MK2 regulates actin-remodeling and stress fiber formation through phosphorylation of small heat shock proteins in different cell types [8]. By this, MK2 also plays an important role in migration of SMC [14, 25]. Since SMC cover preformed endothelial tubes during vascular development, we analyzed MK2-dependent development of the arterial system in the murine retina. Initial setup of central arteries was normal, but later on arterial network appearance was MK2-dependent, as reflected by a significantly lower number of arterial branch points and total arterial area in adult MK2-deficient mice. Isolated SMC from MK2-deficient mice showed a more dedifferentiated morphology paralleled by an altered expression profile of prototypical SMC marker genes, which corroborates and expands the finding that SMA expression depends on MK2 [28, 29]. The genes we found to be reduced in MK2-KO SMC are in part important for migration and contraction of SMC, and we and others have previously shown that migration of MK-deficient SMC is impaired [14, 25]. While our findings demonstrate that early arterial development does not require MK2, we found a strong arterial phenotype at later time points, associated with an altered gene profile of isolated SMC. This may either be explained by impaired migration of SMC towards the periphery of the arterial system at later stages of arterial development, or a function of MK2 for maintenance of SMC. Albeit this does not exclude a role of other cells to be involved in the observed phenotype, our results support a cell-specific role of MK2 during vascular development.

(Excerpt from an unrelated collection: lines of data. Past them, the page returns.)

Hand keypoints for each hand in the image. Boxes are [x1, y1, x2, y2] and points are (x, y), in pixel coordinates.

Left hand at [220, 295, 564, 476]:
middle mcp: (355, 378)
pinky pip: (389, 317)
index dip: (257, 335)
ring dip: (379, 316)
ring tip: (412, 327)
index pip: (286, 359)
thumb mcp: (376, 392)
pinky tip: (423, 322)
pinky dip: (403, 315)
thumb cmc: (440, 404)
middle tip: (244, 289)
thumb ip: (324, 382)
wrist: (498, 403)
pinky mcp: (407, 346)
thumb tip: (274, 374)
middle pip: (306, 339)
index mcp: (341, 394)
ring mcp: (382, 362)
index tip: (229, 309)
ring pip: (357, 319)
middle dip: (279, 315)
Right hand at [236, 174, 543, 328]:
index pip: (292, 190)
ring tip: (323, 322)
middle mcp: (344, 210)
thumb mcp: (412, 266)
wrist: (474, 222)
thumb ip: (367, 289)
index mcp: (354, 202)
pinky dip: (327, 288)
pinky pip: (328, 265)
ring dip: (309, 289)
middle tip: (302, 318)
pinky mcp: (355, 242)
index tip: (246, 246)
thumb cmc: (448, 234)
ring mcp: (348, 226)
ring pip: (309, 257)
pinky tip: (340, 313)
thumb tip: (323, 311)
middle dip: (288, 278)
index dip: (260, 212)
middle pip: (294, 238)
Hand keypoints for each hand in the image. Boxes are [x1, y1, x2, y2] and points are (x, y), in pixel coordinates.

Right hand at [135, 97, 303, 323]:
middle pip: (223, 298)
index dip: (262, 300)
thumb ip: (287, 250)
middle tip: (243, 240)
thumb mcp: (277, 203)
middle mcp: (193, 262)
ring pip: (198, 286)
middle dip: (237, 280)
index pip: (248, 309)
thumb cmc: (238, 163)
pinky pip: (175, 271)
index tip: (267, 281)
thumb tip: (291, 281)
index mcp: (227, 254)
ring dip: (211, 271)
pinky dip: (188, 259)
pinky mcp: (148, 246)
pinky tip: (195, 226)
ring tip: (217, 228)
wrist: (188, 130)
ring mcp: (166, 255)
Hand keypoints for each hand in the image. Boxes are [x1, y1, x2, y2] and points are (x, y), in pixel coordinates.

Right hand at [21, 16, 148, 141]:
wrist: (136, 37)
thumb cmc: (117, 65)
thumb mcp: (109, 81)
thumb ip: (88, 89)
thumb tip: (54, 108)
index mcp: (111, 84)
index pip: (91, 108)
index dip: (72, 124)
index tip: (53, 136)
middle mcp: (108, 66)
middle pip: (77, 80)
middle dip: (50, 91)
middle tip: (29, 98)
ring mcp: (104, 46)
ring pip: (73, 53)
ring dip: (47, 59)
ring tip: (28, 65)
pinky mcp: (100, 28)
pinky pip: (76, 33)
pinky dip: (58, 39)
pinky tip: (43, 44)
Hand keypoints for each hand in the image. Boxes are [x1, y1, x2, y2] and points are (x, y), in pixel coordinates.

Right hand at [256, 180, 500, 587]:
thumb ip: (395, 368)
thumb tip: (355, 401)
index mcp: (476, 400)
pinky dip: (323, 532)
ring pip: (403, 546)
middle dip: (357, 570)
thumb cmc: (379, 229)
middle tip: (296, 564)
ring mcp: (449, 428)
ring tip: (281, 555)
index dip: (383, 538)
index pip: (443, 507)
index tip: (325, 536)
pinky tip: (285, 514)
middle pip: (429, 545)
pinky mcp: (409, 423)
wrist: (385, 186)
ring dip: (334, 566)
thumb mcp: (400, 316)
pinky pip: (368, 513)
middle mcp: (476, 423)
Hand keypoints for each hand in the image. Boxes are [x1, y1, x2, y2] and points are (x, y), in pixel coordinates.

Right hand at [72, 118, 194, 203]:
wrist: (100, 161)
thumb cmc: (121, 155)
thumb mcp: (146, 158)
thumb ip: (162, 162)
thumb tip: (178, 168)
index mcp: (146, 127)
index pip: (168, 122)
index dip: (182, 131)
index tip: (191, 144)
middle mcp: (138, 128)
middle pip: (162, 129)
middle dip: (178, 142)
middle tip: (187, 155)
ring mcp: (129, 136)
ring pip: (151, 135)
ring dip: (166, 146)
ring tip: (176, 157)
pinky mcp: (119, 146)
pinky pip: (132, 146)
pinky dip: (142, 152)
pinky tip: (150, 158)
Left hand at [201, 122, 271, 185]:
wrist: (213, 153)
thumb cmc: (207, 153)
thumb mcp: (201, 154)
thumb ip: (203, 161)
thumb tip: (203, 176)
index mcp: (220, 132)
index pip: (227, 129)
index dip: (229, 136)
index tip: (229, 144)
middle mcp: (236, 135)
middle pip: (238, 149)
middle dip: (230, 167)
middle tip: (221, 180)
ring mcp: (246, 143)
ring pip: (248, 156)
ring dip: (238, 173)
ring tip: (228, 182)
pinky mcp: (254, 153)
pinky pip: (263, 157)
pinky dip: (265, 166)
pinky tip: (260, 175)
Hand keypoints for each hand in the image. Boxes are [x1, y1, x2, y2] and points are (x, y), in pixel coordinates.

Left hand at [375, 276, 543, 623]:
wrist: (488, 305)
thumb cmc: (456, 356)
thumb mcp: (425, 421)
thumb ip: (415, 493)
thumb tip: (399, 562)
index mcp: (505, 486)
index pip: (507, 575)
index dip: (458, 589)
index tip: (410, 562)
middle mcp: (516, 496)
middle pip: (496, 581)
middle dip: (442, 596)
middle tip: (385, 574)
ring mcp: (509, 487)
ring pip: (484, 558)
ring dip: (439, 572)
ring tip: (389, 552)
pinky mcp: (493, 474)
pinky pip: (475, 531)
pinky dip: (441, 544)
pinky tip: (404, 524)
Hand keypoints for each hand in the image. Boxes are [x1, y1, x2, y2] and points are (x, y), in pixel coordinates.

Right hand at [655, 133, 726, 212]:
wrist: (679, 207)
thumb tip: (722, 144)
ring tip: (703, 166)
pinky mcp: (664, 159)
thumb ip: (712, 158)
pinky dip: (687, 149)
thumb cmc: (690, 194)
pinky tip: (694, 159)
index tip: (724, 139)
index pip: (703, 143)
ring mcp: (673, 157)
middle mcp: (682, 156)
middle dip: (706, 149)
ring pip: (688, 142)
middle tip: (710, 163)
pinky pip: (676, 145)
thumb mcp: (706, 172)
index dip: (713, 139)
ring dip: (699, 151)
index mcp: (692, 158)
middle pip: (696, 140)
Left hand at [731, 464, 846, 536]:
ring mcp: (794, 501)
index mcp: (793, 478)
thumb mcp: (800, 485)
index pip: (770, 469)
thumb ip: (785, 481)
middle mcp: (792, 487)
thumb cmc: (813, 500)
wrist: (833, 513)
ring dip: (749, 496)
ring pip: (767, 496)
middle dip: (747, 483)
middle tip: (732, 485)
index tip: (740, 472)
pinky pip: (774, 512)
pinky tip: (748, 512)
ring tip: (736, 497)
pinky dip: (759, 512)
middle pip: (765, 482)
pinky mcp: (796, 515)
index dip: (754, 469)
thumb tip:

In conclusion, MK2 is not required for retinal angiogenesis under baseline conditions in vivo, which is a prototype of physiological VEGF-driven angiogenesis. MK2, however, is required for marker gene expression and migration of SMC and important for normal arterial network formation. In this our study adds to our very recent finding that MK2 is essential for adaptive arteriogenesis [30]. Although many genes have been associated with arterial identity [31] with most of these also being important for angiogenesis (such as the Notch family), to our knowledge our data for the first time identify a regulator which specifically influences the arterial network in the presence of normal angiogenesis. Our data set the stage for future studies on the cell-specific role of MK2 during development and maintenance of arteries.